Have you tried that? It works.
def myfunction(data):
datalen = len(data)
result1 = data[:datalen/2]
result2 = data[datalen/2:]
return result1, result2
a, b = myfunction('stuff')
print a
print b
c = myfunction('other stuff')
print c
In fact there is no such thing as "return signature". All functions return a single object. It seems that you are returning more than one, but in fact you wrap them into a container tuple object.
Yes it's doable:
def a(b):
if b < 5:
return ("o", "k")
else:
return "ko"
and the result:
>>> b = a(4)
>>> b
('o', 'k')
>>> b = a(6)
>>> b
'ko'
I think the thing after is to be careful when you will use the values returned...
>>> def func(a,b):
return (a,b)
>>> x = func(1,2)
>>> x
(1, 2)
>>> (y,z) = func(1,2)
>>> y
1
>>> z
2
That doesn't really answer your question.
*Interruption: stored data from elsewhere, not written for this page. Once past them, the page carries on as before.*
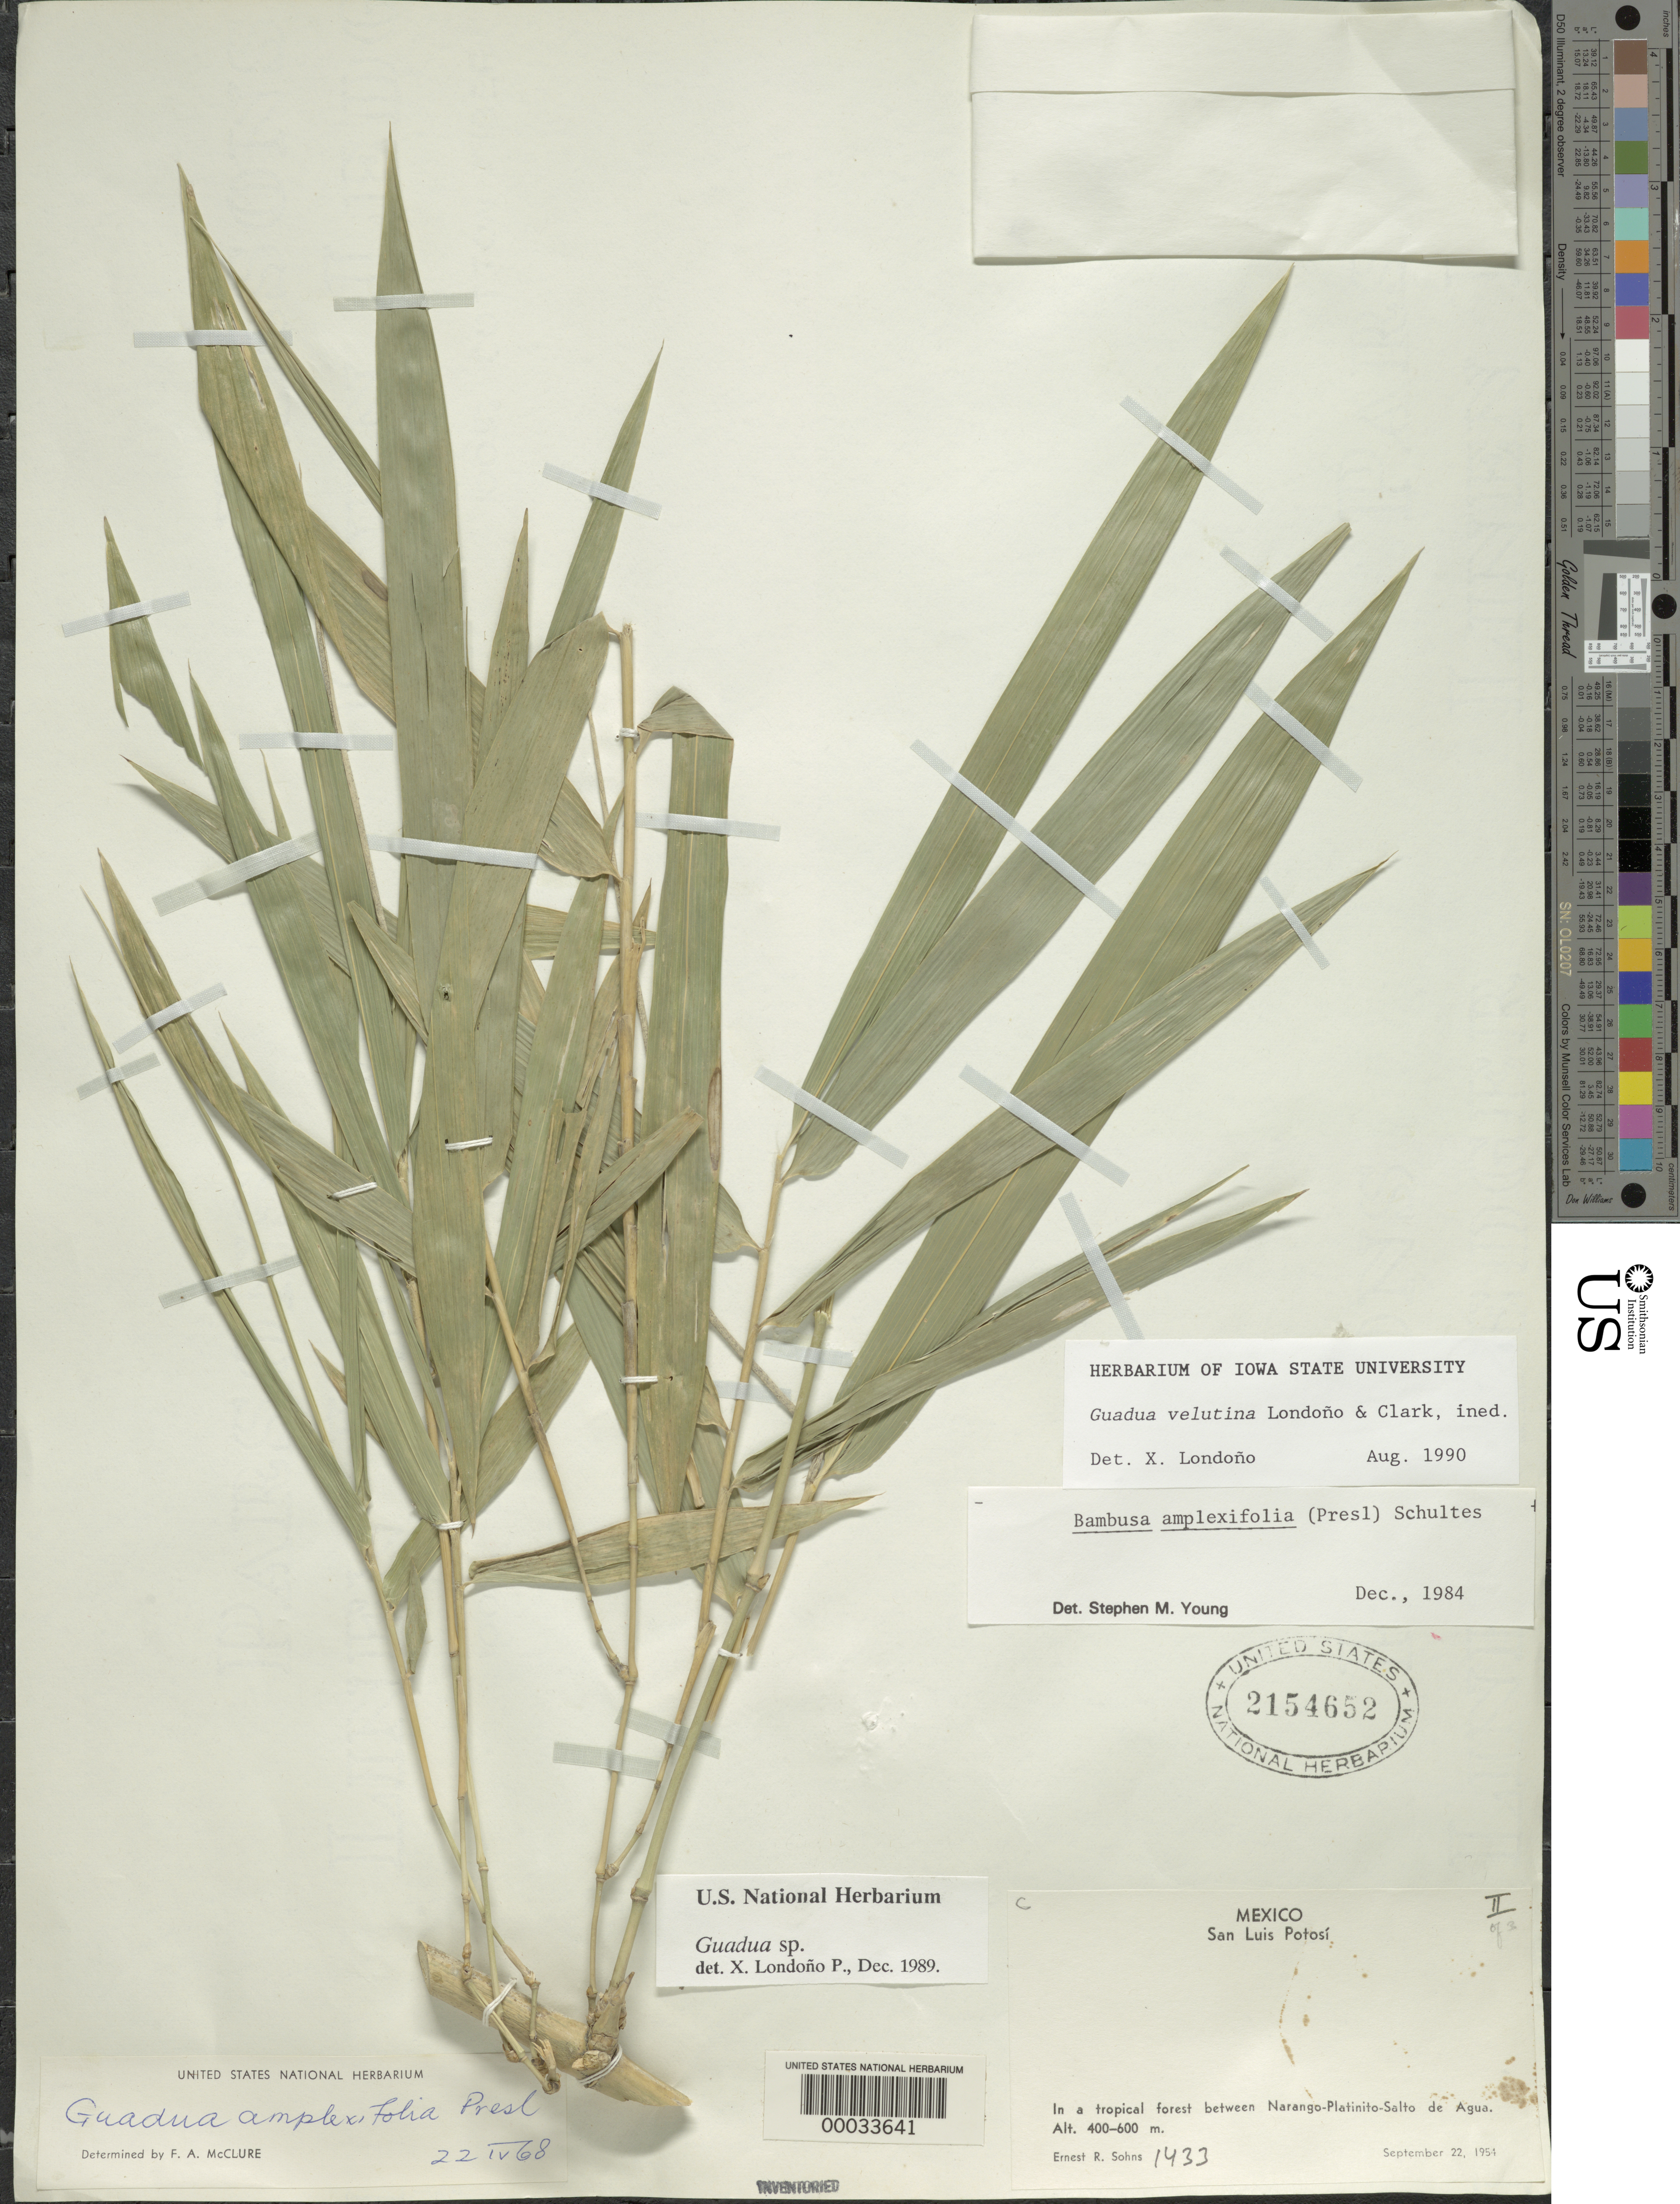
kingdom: Plantae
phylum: Tracheophyta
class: Liliopsida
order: Poales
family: Poaceae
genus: Guadua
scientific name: Guadua velutina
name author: Londoño & L.G. Clark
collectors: E. R. Sohns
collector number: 1433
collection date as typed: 22 Sep 1954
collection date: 1954-09-22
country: Mexico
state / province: San Luis Potosí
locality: Between narango-platinito-salto de agua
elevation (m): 400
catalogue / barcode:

The real answer is that the left side of the assignment doesn't affect the returned type of the function and can't be used to distinguish between functions with different return types. As noted in other answers, the function can return different types from different return statements but it doesn't know what's on the other side of the equals sign.
In the case of this function, it returns a tuple. If you assign it to x, x has the value of the tuple. (y, z) on the left side of the assignment is "tuple unpacking". The tuple returned by func() is unpacked into y and z.
Update:
Given the example use case, I'd write different generators to handle the cases:
class Something(object):
def __init__(self):
self.d = {'a' : 1,
'b' : 2,
'c' : 3}
def items(self):
for i in self.d.values():
yield i
def items_keys(self):
for k,i in self.d.items():
yield i,k
something = Something()
for item in something.items():
....: print item
....:
1
3
2
for item,key in something.items_keys():
....: print key, " : ", item
....:
a : 1
b : 2
c : 3
Or
You can return a tuple:
In [1]: def func(n):
...: return (n, n+1)
...:
In [2]: a,b = func(1)
In [3]: a
Out[3]: 1
In [4]: b
Out[4]: 2
In [5]: x = func(1)
In [6]: x
Out[6]: (1, 2)
Yes, both would work. In the first example, val1 and val2 would have the two values. In the second example, val would have a tuple. You can try this in your python interpreter:
>>> def foo():
... return ( 1, 2 )
...
>>> x = foo()
>>> (y,z) = foo()
>>> x
(1, 2)
>>> y
1
>>> z
2
It's possible only if you're happy for val to be a 2-item tuple (or if args need not be the same in the two cases). The former is what would happen if the function just ended with something like return 23, 45. Here's an example of the latter idea:
def weirdfunc(how_many_returns):
assert 1 <= how_many_returns <= 4
return 'fee fie foo fum'.split()[:how_many_returns]
var1, var2 = weirdfunc(2) # var1 gets 'fee', var2 gets 'fie'
var, = weirdfunc(1) # var gets 'fee'
This is asking for major confusion. Instead you can follow dict with separate keys, values, items, etc. methods, or you can use a convention of naming unused variables with a single underscore. Examples:
for k in mydict.keys(): pass
for k, v in mydict.items(): pass
for a, b in myobj.foo(): pass
for a, _ in myobj.foo(): pass
for _, b in myobj.foo(): pass
for _, _, _, d in [("even", "multiple", "underscores", "works")]:
print(d)
for item in something: # or something.keys(), etc.
do_item(item)
for item, key in something.items():
do_more(key, item)
If this doesn't fit your function, you should refactor it as two or more functions, because it's clearly trying to fulfill two or more different goals.